Centre for Genomics Research, Discovery Sciences, BioPharmaceuticals R&D, AstraZeneca, 1 Francis Crick Avenue, CB2 0RE Cambridge, UK.
Am J Hum Genet. 2020 May 7;106(5):659-678. doi: 10.1016/j.ajhg.2020.03.012.
Access to large-scale genomics datasets has increased the utility of hypothesis-free genome-wide analyses. However, gene signals are often insufficiently powered to reach experiment-wide significance, triggering a process of laborious triaging of genomic-association-study results. We introduce mantis-ml, a multi-dimensional, multi-step machine-learning framework that allows objective assessment of the biological relevance of genes to disease studies.
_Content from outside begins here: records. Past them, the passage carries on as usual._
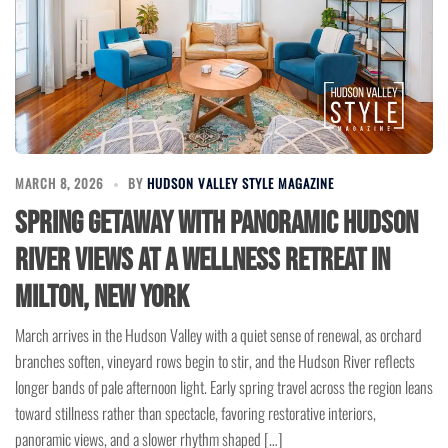
MARCH 8, 2026
BY
HUDSON VALLEY STYLE MAGAZINE
Spring Getaway with Panoramic Hudson
River Views at a Wellness Retreat in
Milton, New York
March arrives in the Hudson Valley with a quiet sense of renewal, as orchard
branches soften, vineyard rows begin to stir, and the Hudson River reflects
longer bands of pale afternoon light. Early spring travel across the region leans
toward stillness rather than spectacle, favoring restorative interiors,
panoramic views, and a slower rhythm shaped […]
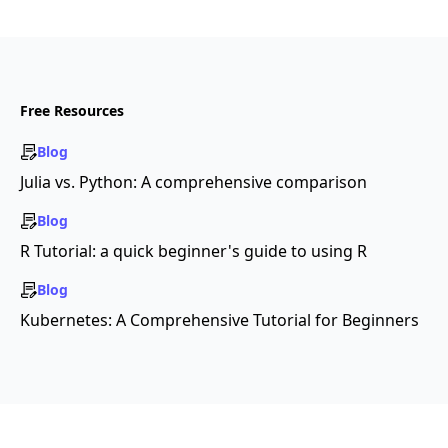
Free Resources
Blog
Julia vs. Python: A comprehensive comparison
Blog
R Tutorial: a quick beginner's guide to using R
Blog
Kubernetes: A Comprehensive Tutorial for Beginners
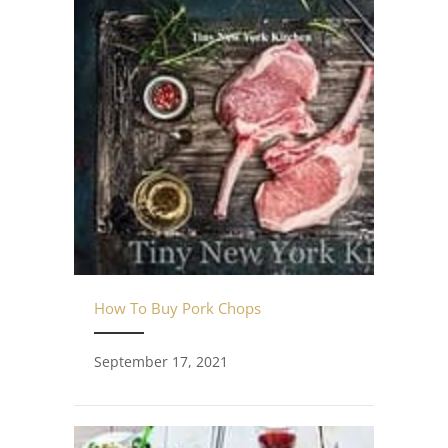
How To Buy Pork Chops
September 17, 2021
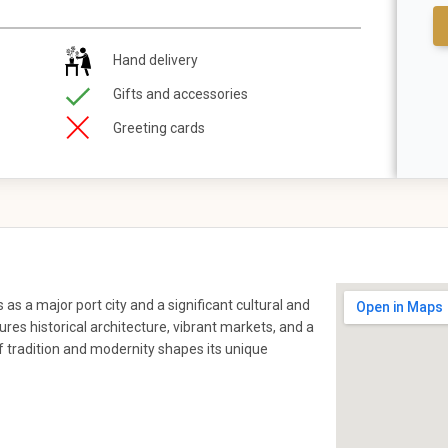
Hand delivery
Gifts and accessories
Greeting cards
as a major port city and a significant cultural and
res historical architecture, vibrant markets, and a
f tradition and modernity shapes its unique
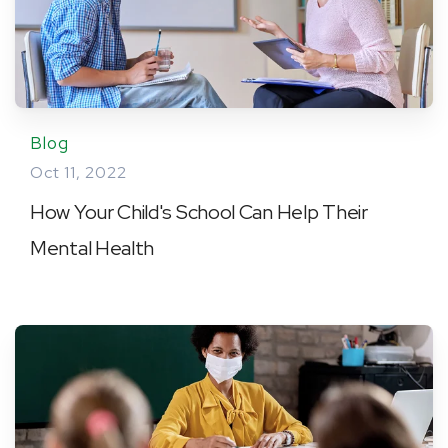
Blog
Oct 11, 2022
How Your Child's School Can Help Their
Mental Health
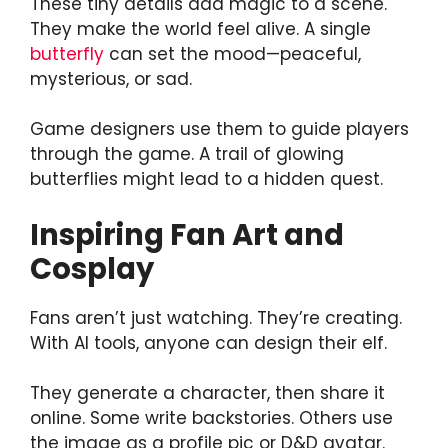
These tiny details add magic to a scene.
They make the world feel alive. A single
butterfly
can set the mood—peaceful,
mysterious, or sad.
Game designers use them to guide players
through the game. A trail of glowing
butterflies might lead to a hidden quest.
Inspiring Fan Art and
Cosplay
Fans aren’t just watching. They’re creating.
With AI tools, anyone can design their elf.
They generate a character, then share it
online. Some write backstories. Others use
the image as a profile pic or D&D avatar.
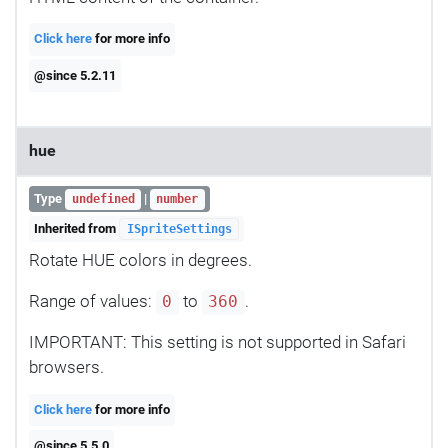
Click here
for more info
@since 5.2.11
hue
Type
|
undefined
number
Inherited from
ISpriteSettings
Rotate HUE colors in degrees.
Range of values:
to
.
0
360
IMPORTANT: This setting is not supported in Safari
browsers.
Click here
for more info
@since 5.5.0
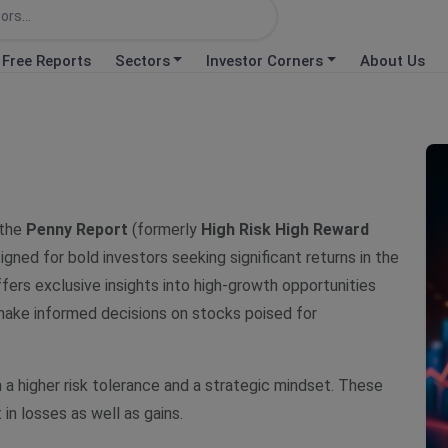
Free Reports
Sectors
Investor Corners
About Us
 the
Penny Report
(formerly
High Risk High Reward
igned for bold investors seeking significant returns in the
ffers exclusive insights into high-growth opportunities
 make informed decisions on stocks poised for
h a higher risk tolerance and a strategic mindset. These
 in losses as well as gains.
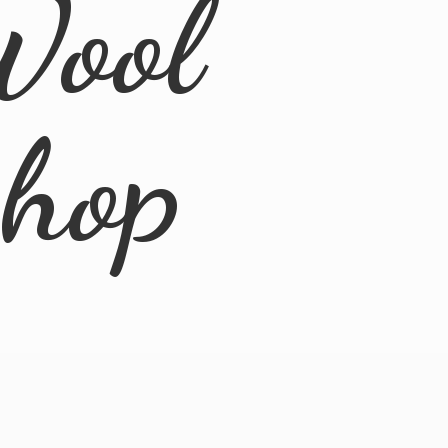
Wool
Shop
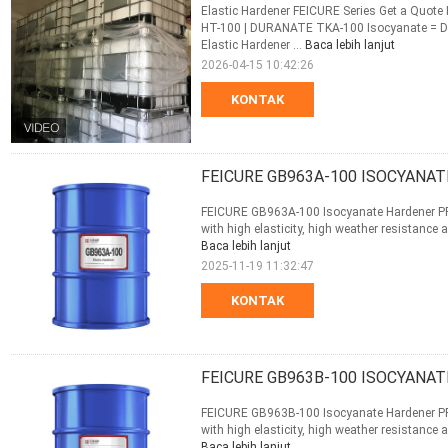
Elastic Hardener FEICURE Series Get a Quo
HT-100 | DURANATE TKA-100 Isocyanate =
Elastic Hardener ...
Baca lebih lanjut
2026-04-15 10:42:26
KONTAK
FEICURE GB963A-100 ISOCYANAT
FEICURE GB963A-100 Isocyanate Hardener PROF
with high elasticity, high weather resistance a
Baca lebih lanjut
2025-11-19 11:32:47
KONTAK
FEICURE GB963B-100 ISOCYANAT
FEICURE GB963B-100 Isocyanate Hardener PROF
with high elasticity, high weather resistance a
Baca lebih lanjut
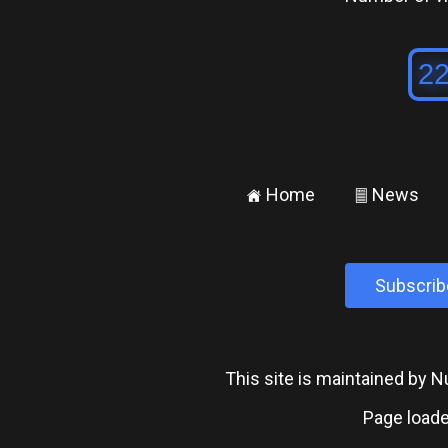
Home
News
±
²
Subscrib
This site is maintained by
Page loade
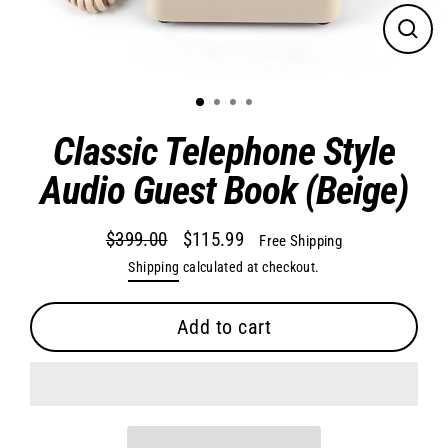
Close
(esc)
Classic Telephone Style
Audio Guest Book (Beige)
$399.00
$115.99
Free Shipping
Regular
Sale
Shipping
calculated at checkout.
price
price
Add to cart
Mantis-ml is an automated machine-learning framework that follows a multi-model approach of stochastic semi-supervised learning to rank disease-associated genes through iterative learning sessions on random balanced datasets across the protein-coding exome. When applied to a range of human diseases, including chronic kidney disease (CKD), epilepsy, and amyotrophic lateral sclerosis (ALS), mantis-ml achieved an average area under curve (AUC) prediction performance of 0.81-0.89. Critically, to prove its value as a tool that can be used to interpret exome-wide association studies, we overlapped mantis-ml predictions with data from published cohort-level association studies. We found a statistically significant enrichment of high mantis-ml predictions among the highest-ranked genes from hypothesis-free cohort-level statistics, indicating a substantial improvement over the performance of current state-of-the-art methods and pointing to the capture of true prioritization signals for disease-associated genes. Finally, we introduce a generic mantis-ml score (GMS) trained with over 1,200 features as a generic-disease-likelihood estimator, outperforming published gene-level scores. In addition to our tool, we provide a gene prioritization atlas that includes mantis-ml's predictions across ten disease areas and empowers researchers to interactively navigate through the gene-triaging framework. Mantis-ml is an intuitive tool that supports the objective triaging of large-scale genomic discovery studies and enhances our understanding of complex genotype-phenotype associations.
大规模基因组数据集的获取增加了无假设全基因组分析的实用性。然而,基因信号通常不足以达到全实验范围的显著性,从而引发了对基因组关联研究结果进行繁琐分类的过程。我们引入了 mantis-ml,这是一个多维、多步骤的机器学习框架,允许客观评估基因与疾病研究的生物学相关性。mantis-ml 是一个自动化的机器学习框架,它采用随机半监督学习的多模型方法,通过在蛋白质编码外显子的随机平衡数据集中进行迭代学习会议,对疾病相关基因进行排名。当应用于一系列人类疾病,包括慢性肾脏病 (CKD)、癫痫和肌萎缩性侧索硬化症 (ALS) 时,mantis-ml 实现了 0.81-0.89 的平均曲线下面积 (AUC) 预测性能。至关重要的是,为了证明它作为一种可用于解释外显子全关联研究的工具的价值,我们将 mantis-ml 的预测与已发表的队列水平关联研究的数据重叠。我们发现,在无假设的队列水平统计中排名最高的基因中,高 mantis-ml 预测的显著富集,这表明它的性能明显优于当前最先进的方法,并指出了对疾病相关基因的真正优先级信号的捕获。最后,我们引入了一个基于超过 1200 个特征训练的通用 mantis-ml 分数 (GMS),作为通用疾病可能性估计器,其性能优于已发表的基因分数。除了我们的工具,我们还提供了一个基因优先级图谱,其中包括 mantis-ml 在十个疾病领域的预测,使研究人员能够交互式地浏览基因分类框架。mantis-ml 是一个直观的工具,支持大规模基因组发现研究的客观分类,并增强了我们对复杂基因型-表型关联的理解。